Ülkemizde refah nüfus artış hızı, gelişme seviyesi ile ters orantılı olarak seyretmektedir.Kişi başına düşen geliri, hızlı nüfus artışı olumsuz yönde etkilemekte. Nüfus artış hızı yavaşlatıldığı takdirde bugün için Avrupa ülkelerine göre çok düşük düzeyde bulunan kişi başına gelir miktarında artış sağlanabilir.Nüfustaki hızlı artışın birçok ekonomik ve sosyal sorunları da beraberinde getireceği gerçeği unutulmamalıdır. Nitekim hızla çoğalan nüfusun ihtiyaçlarını karşılayacak, yani çoğalan insanları yeterince besleyecek, eğitecek ve sağlık hizmetleri verecek imkanlarında aynı ölçüde artırılamadığı görülmektedir.
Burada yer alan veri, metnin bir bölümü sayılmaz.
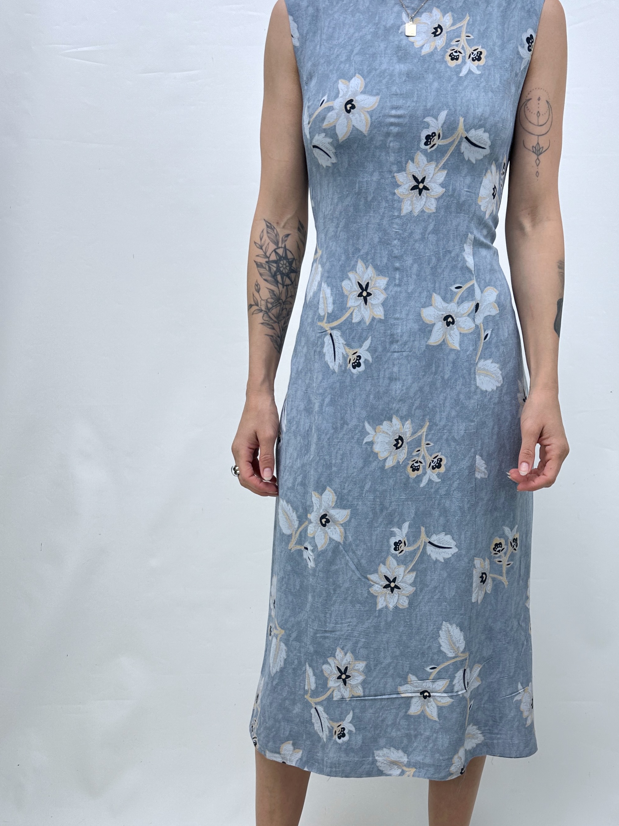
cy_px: 502
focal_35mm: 32
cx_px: 405
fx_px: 763
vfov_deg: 56.3
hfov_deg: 43.6
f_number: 1.78
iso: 80
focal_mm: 6.86
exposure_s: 1/1040
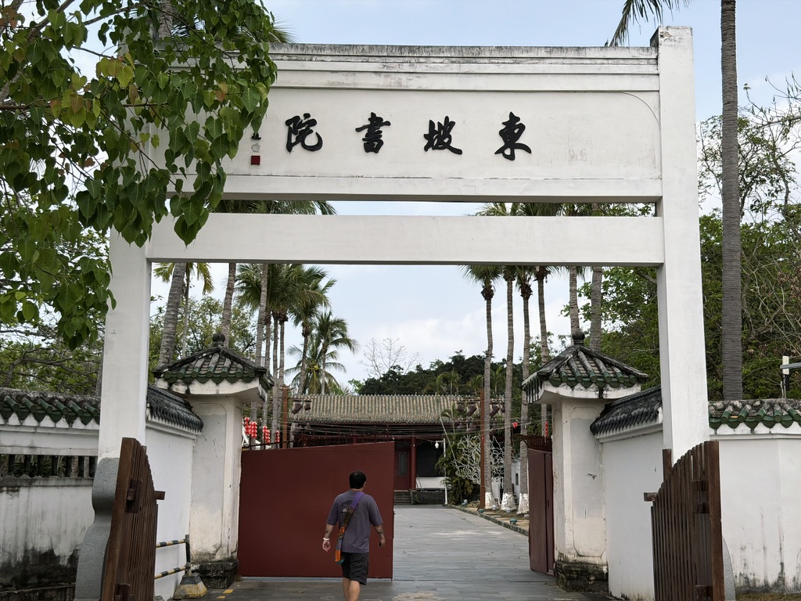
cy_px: 300
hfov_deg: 39.7
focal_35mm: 48
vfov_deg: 30.3
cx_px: 400
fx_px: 1111
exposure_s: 1/4587
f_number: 1.78
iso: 64
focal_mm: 6.76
Bu açıdan nüfus artışı ile ülke kaynak ve imkanları arasında bir denge kurulması, günümüz toplumlarında çare bulunması gerekilen en büyük sorunlardan biridir. Burada yalnızca birey sayısını bilmek yeterli olmaz, nüfusun vasıfları ve buradaki gelişmelerin de takip edilmesi gerekmektedir.
Kişi başına milli gelir, ülkeler arası ekonomik gelişme karşılaştırmalarında kullanılan en iyi ve ekonomik bir ölçüdür. Ekonomik gelişmeyi tayin eden ve belirleyen şartlardan biri fert başına düşen gelirin yüksek olması veya yıldan yıla artış göstermesidir. Milli gelir ve nüfus miktarı şeklinde formüle edilebilen, kişi başına milli gelirin artması için ya milli gelirin artması veya nüfusun azalması ya da nüfus artışının, milli gelirdeki artıştan düşük olması gerekir. Türkiye nüfusu yılda ortalama yüzde 2 arttığına göre milli gelirdeki artışın bundan daha fazla olması sonucuda, kişi başına düşen milli gelir artar.Yani nüfus artışı kişi başına düşen milli gelirin azalmasına sebebiyet verip ülkenin refah seviyesini olumsuz etkiler.İşgücü arzındaki artışlar; eğitim, sağlık gibi altyapı harcamalarını artırdığı ve istihdam imkanlarının yaratılması için ek sermayeyi gerektirdiği için bazı sorunlar ortaya çıkarmaktadır. Kişi başına gelirin düşük olduğu, Türkiye’de hızla artan bir işgücü ihtiyacının yaratacağı problemler çok büyük önem taşımaktadır. Artan işgücü ihtiyacının istihdam edebilecek yeni iş imkanları yaratılamadığı takdirde işsizlik, sosyal ve ekonomik boyutları olan çok önemli bir mesele olarak, bugün olduğu gibi karşımıza çıkacaktır. Bu soruna çözüm bulunamadığı takdirde insanlar işsiz kalıp maaş bile alamayacaklar. Günümüzde dünya açlığa mı gidiyor sorusu sıkça düşünülmeye başlandı.Dünya nüfusunun büyük bir bölümünün gelişmekte olan ülkelerle, yiyecek yardımına muhtaç, fakir ülkelerde yaşadığı bilinmektedir. Modern tarımda büyük gelişmeler olmasına rağmen, verimli tarım alanlarının iklim değişiklikleri, erozyonun getirdiği tahribat, şehirlerin genişleyerek çevrelerindeki ekime elverişli toprakları beton yığını haline dönüştürmeleri, köylerden şehirlere olan göç gerçeği, yakın bir gelecekte insanların yeterli beslenip beslenemeyeceği endişesine kapılmalarına yol açmaktadır.
Anlayacağımız şu ki nüfusun kontrolsüz artışı çevremizi kirletmekle kalmayıp Dünyaya açlığı işsizliği hırsızlığı ve bunun gibi birçok sıkıntıyı beraberinde getirecek. Nüfus artışının kontrole alınması takdirinde bu sıkıntıların azalacağı kıtlığın ve refahın düşmeyeceği günleri görmemiz olası.Bu nedenle Türkiye’de nüfus artışının olumsuz etkilerini ortadan kaldırmak için gerekli tedbirlerin zaman geçmeden tespite alması ve uygulanması gerekmektedir.